Migration and Captive Labor in the Pandemic South

Program

ACLS Fellowship Program

Abstract

This project brings Tristan’s doctoral dissertation research on the making and unmaking of class relationships among diverse Black, white, mestizo, and indigenous workers on rural Tennessee plantations into conversation with three years of follow-up research conducted in 2019-2021 on the trend toward semi-waged captivity in workplaces and prisons downriver in the Lower Mississippi Valley / Upper Louisiana Delta during the leadup to and amid the 2019 Mississippi immigration raid and the COVID-19 pandemic. This project draws on rich ethnographic data collected from six migrant worksites in the Mid- and Deep South through both traditional participant observation and through community-based research in the midst of local migrant organizing efforts.

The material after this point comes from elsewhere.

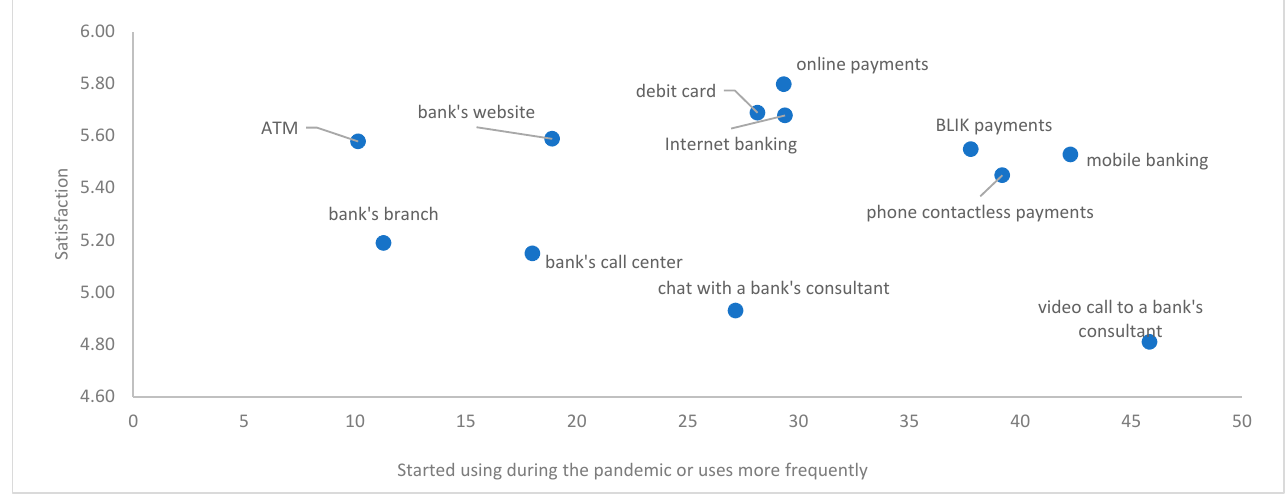
Figure 3. Satisfaction of contact initiation in new touchpoints, 1Q 2021. Source: own computation based on data from ZBP 2021.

It also draws from extensive ethnographic research in ‘sending’ and ‘transit’ communities in Guatemala and Mexico where Mesoamerican migrants are being displaced by capital-intensive megaprojects and ongoing land struggles, which North American governments are attempting to contain through a multilateral framework of ‘prevention’ and ‘orderly migration’ which can better be understood as a ‘captive refuge’ deportation regime intended to unmake class relationships and render displaced people as exploitable at a regional scale.